Patience and the Snow Leopard

McLennan holds positions for an average of a decade. He acknowledges that underperforming for years at a stretch — which happened during the 2010s growth rally — is painful. His stamina came from focusing on the process: rigorous research into competitive advantage and valuation. The Snow Leopard by Peter Matthiessen (McLennan’s recommendation) explores what it means to seek something that may never be found — and to find meaning in the search itself. Molière: “The best fruit comes from the trees that are slowest to grow.”
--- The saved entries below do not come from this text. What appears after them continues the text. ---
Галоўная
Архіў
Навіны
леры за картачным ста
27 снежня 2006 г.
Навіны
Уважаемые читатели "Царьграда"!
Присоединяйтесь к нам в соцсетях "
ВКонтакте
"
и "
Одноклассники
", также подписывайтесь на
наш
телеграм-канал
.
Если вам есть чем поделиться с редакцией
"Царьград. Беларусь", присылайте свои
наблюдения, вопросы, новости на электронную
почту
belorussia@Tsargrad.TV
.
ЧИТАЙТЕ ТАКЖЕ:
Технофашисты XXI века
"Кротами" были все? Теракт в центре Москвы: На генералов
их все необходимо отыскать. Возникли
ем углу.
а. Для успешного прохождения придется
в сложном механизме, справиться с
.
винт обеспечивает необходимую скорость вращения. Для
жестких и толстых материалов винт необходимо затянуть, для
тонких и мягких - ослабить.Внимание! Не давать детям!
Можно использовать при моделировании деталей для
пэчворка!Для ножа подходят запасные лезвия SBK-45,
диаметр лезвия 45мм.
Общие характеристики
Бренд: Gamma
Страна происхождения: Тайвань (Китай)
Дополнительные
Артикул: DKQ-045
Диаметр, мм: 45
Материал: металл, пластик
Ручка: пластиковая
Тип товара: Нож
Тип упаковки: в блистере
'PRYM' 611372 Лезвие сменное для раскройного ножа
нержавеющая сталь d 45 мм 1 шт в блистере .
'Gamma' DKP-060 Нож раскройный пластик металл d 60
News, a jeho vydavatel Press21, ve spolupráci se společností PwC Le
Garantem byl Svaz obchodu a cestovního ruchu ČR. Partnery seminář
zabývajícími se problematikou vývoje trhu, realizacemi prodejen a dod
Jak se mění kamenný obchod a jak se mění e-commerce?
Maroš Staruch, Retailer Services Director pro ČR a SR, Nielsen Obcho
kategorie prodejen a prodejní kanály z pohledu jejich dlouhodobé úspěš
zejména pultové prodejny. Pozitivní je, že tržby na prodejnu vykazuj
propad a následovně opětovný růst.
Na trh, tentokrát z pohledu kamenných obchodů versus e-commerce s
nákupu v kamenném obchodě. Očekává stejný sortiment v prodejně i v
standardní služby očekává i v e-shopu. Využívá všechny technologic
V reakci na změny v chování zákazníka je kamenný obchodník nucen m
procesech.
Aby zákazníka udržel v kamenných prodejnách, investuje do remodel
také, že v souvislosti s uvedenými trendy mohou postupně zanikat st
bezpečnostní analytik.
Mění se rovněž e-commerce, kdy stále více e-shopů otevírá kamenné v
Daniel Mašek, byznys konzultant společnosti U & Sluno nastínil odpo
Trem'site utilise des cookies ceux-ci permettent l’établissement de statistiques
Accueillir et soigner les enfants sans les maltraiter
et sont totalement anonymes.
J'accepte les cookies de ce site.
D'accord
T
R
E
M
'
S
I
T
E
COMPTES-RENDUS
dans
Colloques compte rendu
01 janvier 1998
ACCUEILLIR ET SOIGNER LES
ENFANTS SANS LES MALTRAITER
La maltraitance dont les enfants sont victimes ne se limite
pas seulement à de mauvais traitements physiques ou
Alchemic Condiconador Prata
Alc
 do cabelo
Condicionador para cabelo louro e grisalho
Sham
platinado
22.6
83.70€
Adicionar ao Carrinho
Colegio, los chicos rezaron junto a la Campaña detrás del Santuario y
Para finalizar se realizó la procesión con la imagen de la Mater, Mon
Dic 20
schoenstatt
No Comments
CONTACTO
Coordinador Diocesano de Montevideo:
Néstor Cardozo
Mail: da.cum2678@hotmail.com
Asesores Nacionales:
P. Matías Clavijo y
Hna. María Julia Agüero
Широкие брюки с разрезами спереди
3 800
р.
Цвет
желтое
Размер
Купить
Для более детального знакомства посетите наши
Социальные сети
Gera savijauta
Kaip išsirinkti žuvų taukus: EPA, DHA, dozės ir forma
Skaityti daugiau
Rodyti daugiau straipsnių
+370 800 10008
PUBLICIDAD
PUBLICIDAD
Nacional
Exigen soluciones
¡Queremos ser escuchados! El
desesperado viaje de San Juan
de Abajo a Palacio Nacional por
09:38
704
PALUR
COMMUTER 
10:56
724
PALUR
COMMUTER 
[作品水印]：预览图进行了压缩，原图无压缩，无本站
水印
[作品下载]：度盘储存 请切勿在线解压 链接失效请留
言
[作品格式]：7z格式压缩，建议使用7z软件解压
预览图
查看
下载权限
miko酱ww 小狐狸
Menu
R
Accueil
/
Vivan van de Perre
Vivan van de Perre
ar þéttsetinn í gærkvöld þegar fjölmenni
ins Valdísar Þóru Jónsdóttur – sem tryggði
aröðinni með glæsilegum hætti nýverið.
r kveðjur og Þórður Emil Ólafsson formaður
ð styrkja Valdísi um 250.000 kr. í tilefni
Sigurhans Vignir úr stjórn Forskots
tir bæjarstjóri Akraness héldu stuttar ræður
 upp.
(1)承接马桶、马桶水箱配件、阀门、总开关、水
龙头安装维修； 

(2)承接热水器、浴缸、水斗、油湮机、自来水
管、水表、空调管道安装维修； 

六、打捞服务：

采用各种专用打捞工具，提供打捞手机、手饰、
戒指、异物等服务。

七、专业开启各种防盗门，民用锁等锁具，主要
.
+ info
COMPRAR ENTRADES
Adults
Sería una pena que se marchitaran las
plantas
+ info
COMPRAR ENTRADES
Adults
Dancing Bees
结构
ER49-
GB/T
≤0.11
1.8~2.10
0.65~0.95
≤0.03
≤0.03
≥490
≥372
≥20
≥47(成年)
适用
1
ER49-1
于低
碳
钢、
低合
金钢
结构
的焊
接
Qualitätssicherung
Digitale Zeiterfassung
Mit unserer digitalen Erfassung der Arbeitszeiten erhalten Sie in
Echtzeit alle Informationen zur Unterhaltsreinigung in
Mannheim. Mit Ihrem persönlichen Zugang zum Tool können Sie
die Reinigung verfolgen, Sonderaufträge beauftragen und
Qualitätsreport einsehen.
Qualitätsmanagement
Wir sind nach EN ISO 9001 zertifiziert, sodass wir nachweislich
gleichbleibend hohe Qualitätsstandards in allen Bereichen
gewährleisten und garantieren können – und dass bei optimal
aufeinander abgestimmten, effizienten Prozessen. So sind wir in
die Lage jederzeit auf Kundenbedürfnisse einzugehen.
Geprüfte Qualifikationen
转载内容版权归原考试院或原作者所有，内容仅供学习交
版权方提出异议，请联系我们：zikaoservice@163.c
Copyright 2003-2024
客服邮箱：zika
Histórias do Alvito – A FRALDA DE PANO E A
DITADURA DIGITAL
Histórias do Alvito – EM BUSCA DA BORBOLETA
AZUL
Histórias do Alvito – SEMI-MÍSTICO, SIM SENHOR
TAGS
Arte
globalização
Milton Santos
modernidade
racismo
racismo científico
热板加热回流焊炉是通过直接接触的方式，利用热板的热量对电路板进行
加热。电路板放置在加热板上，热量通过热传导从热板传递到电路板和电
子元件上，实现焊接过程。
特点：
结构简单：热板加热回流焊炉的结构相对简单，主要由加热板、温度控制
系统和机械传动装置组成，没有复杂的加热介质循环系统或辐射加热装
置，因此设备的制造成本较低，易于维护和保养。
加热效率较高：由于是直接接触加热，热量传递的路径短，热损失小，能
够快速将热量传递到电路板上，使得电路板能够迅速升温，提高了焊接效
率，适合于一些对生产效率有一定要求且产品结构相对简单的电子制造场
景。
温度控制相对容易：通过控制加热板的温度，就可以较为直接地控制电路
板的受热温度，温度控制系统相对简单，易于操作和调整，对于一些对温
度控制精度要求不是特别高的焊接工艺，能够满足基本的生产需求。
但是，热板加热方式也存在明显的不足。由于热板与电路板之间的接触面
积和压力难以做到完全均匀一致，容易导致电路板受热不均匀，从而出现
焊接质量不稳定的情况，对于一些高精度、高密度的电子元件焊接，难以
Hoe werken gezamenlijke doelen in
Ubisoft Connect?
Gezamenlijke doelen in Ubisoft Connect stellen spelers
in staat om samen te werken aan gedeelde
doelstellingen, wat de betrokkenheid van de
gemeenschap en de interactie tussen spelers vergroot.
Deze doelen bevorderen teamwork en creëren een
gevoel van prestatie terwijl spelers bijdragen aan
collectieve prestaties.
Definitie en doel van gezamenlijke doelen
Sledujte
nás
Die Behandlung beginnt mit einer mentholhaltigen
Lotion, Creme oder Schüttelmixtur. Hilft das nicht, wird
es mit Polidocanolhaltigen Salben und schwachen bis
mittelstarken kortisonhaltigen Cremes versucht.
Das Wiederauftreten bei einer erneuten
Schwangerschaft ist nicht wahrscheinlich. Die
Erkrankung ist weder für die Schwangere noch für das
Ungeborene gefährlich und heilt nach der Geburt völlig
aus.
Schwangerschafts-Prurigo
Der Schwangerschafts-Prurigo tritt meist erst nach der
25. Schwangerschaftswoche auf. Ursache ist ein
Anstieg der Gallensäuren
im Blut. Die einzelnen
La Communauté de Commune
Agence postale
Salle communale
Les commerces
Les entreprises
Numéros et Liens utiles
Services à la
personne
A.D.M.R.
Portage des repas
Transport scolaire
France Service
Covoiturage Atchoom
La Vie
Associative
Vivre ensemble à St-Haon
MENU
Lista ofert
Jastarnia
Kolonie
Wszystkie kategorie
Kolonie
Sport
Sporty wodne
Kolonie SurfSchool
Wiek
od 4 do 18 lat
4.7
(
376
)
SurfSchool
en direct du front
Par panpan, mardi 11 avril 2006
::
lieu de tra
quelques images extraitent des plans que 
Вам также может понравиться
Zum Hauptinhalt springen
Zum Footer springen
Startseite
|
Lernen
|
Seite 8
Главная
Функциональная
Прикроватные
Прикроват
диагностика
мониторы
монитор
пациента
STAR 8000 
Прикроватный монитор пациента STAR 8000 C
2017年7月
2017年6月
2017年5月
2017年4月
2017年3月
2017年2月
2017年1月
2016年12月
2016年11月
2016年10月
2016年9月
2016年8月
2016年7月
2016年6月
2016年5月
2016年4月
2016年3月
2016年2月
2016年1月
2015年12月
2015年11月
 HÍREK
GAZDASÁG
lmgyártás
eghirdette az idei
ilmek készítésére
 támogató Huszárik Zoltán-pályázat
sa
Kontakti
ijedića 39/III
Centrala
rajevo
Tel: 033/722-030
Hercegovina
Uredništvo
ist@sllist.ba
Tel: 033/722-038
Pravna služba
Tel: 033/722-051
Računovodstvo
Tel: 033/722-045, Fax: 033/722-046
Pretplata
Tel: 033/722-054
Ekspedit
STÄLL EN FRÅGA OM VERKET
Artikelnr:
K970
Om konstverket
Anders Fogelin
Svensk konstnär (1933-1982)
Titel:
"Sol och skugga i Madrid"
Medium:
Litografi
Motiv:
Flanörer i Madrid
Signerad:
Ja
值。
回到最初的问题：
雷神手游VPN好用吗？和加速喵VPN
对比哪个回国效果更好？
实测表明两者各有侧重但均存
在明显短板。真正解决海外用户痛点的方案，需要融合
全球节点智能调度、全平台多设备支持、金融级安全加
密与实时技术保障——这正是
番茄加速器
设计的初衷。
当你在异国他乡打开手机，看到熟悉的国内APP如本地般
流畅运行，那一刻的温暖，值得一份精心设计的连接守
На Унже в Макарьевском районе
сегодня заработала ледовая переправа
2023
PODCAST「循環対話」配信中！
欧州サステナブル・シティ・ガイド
McGilchrist and emergent systems

Iain McGilchrist’s The Matter With Things (~2,000 pages) distinguishes reductionist left-brain cognition from pattern-recognising right-brain cognition. McLennan’s application: markets are like Wolfram’s computationally irreducible systems — you cannot run the model faster than running the system. Working with emergent properties (scarcity, valuation, survival) is the right frame; trying to predict the detail is not. Broad interests are competitive advantages: wine tasting, backgammon, travel, sculpture all develop pattern recognition that reading financial statements alone does not.

Survival summary

The closing playbook: (1) acknowledge uncertainty — the range of outcomes is wider than most investors admit; (2) hold ballast (cash + gold) sized to what you can actually deploy in a crisis; (3) own businesses with scarcity in assets or market position; (4) buy only with a valuation margin of safety; (5) stick to the approach through short-term underperformance. Abraham Heschel: “Mankind will not perish for want of information, but only for want of appreciation.”